The new tax will require firms to upload their invoices every month to a portal that will match them with those of their suppliers or vendors.

Because a tax number is needed for a firm to claim a credit on the cost of its inputs, many companies are refusing to buy from unregistered businesses. Those who do not sign up risk losing any customer who has.

“I have no option, but to register with the new system,” said Mr Sachdeva, who asked that the name and precise location of his shop were not revealed.

Improved tax compliance should shore up public finances, increasing resources for welfare and development spending and giving a lift to the US$2 trillion economy.

India’s tax-to-GDP ratio of 16.6 per cent is one of the worst among major economies — less the half the 34 per cent average for the members of the OECD and also below many emerging economies.

While there is no official estimate of the potential fiscal gain, some tax experts say the GST, after the initial teething trouble, would lift the tax-to-GDP ratio by as much as 4 percentage points as the number of tax filers is estimated to more than treble to 30 million.

The government promises the new regime will simplify trade by replacing more than a dozen levies with one tax, combat corruption, and enrich state coffers by bringing the informal economy into the digital era.

Most economists agree the reform — first proposed in 2006 — is long overdue, but warn the initial shock to the economy is likely to drag, rather than stoke, growth in the short term as businesses adjust.

There are already signs the transition could be rocky.

Some industries are on strike, others fear an avalanche of paperwork, while some retailers remain unclear about what to charge.

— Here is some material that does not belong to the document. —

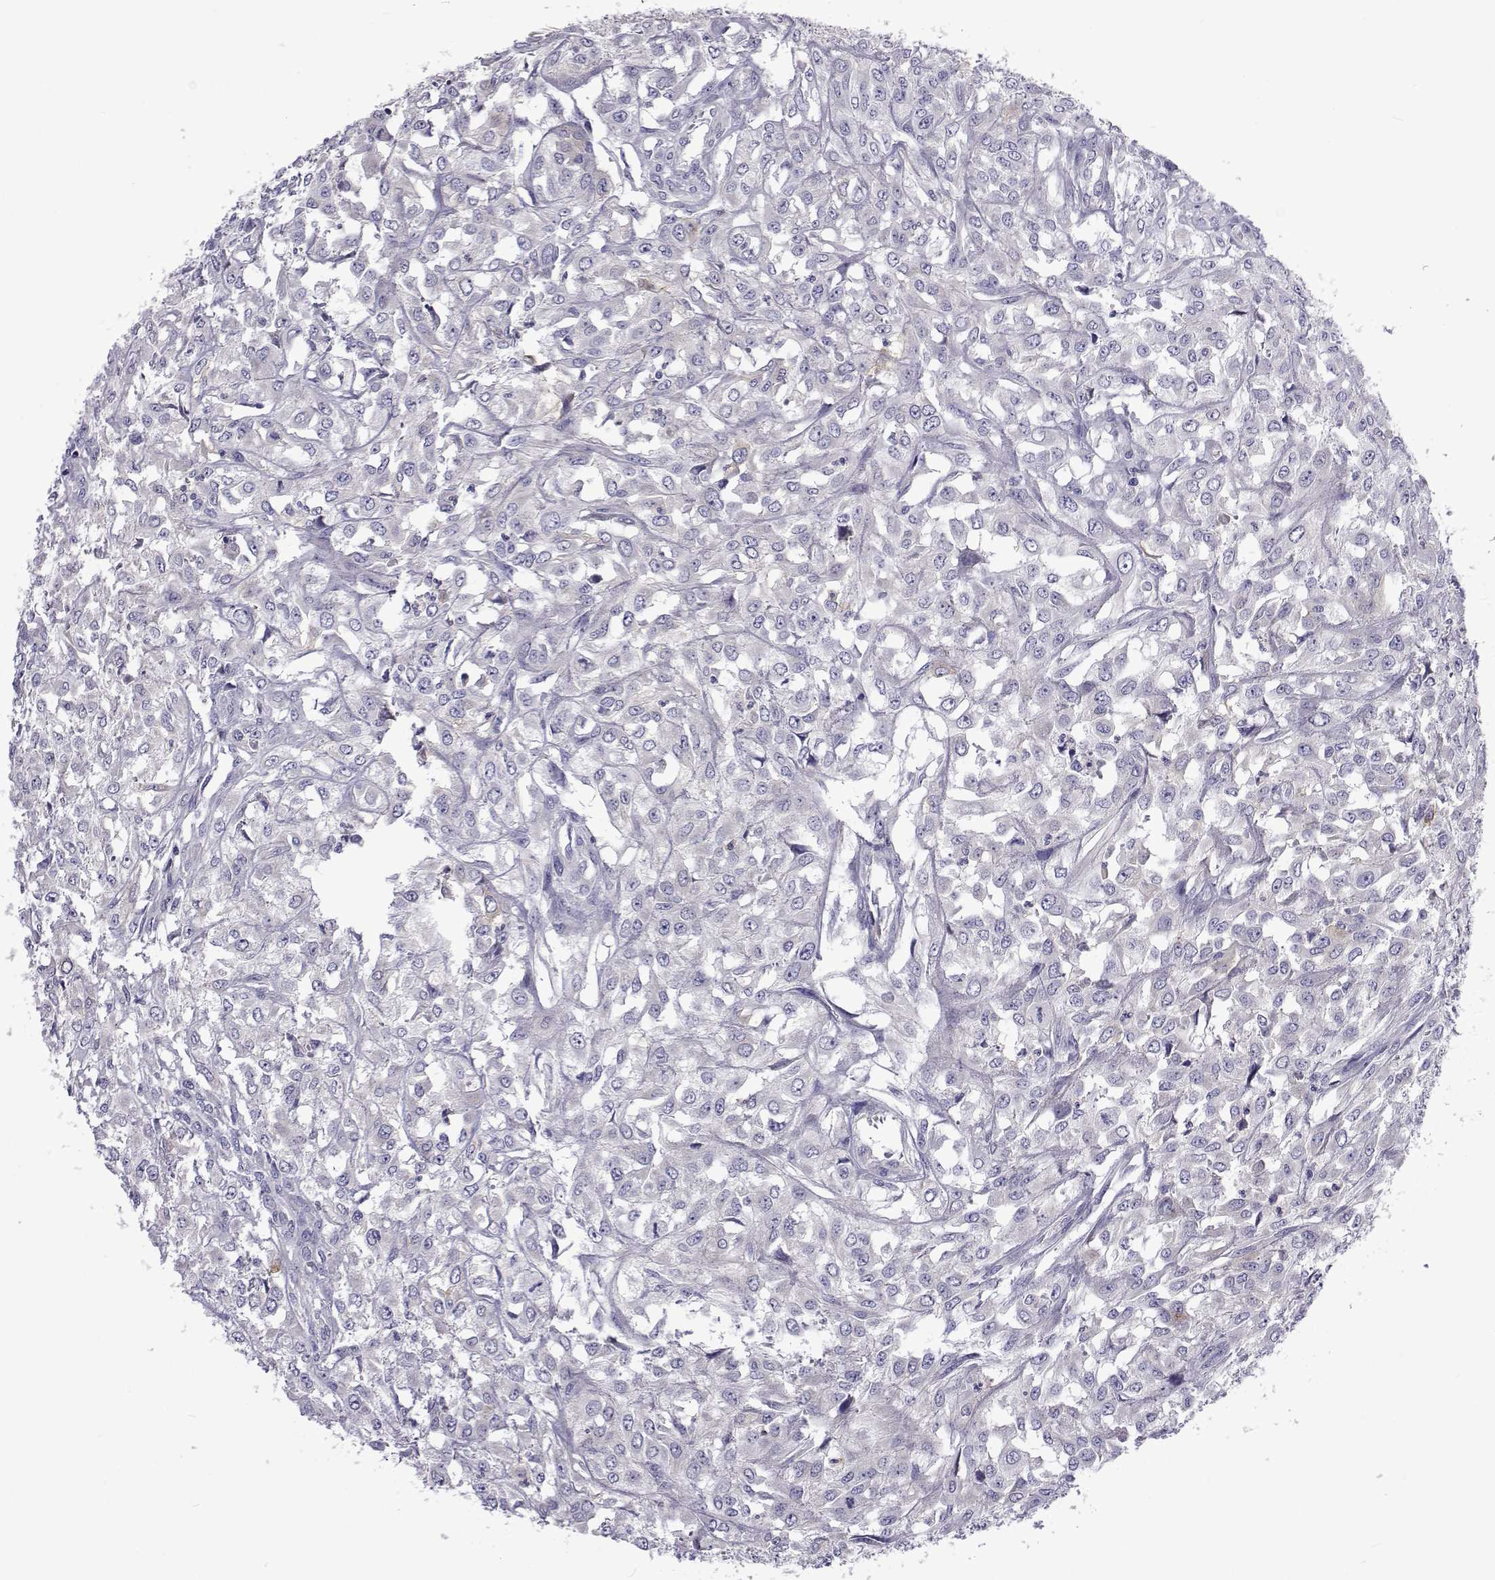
{"staining": {"intensity": "negative", "quantity": "none", "location": "none"}, "tissue": "urothelial cancer", "cell_type": "Tumor cells", "image_type": "cancer", "snomed": [{"axis": "morphology", "description": "Urothelial carcinoma, High grade"}, {"axis": "topography", "description": "Urinary bladder"}], "caption": "DAB immunohistochemical staining of human urothelial cancer shows no significant expression in tumor cells.", "gene": "NPR3", "patient": {"sex": "male", "age": 67}}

Textile workers have been staging protests in New Delhi and other cities in the run-up to the launch.

On Friday the Bhartiya Udyog Vyapar Mandal, a national traders’ association that claims 60 million members, called for a day-long strike to protest against the GST.

“Since August last year we have put forward our demands on GST but the government has never responded,” said Vijay Prakash Jain, the association’s national secretary general. “We told the government, either fix this, or we will strike.”

Some of its demands include a rollback of taxes on textiles and packaged grains, and a switch to quarterly filing of tax returns instead of the monthly record mandated under the GST.

Opposition parties said they would to boycott the launch of the GST by prime minister Narendra Modi at a special sitting of both houses of parliament at midnight on Friday.

The Congress party dismissed the launch event as a “publicity gimmick”, while the Rashtriya Janata Dal (RJD) said it would “boycott this mega spectacle of optical illusion”.

“Though we have been in favour of GST, we believe there are pressing concerns, particularly among the small and medium level traders and manufacturing units, which remain unaddressed,” said RJD spokesman Manoj Kumar Jha.

Bickering in parliament over the GST now means there are four tax rates — 5, 12, 18 and 28 per cent — instead of one as originally envisioned.

So-called “sin” goods like tobacco will be slapped with extra levies, while states will still be allowed to separately tax some products including alcohol, petrol and aviation fuel.

The change in the tax system triggered a shopping spree among consumers uncertain of how the cost of goods will be affected by the GST. This is because prices vary by brand and taxes varied from state to state under the old system. Refrigerators and air conditioners are among items likely to cost much more — taxed at the top rate of 28 per cent whereas the highest tax applied in any of India’s 29 states was 23 per cent.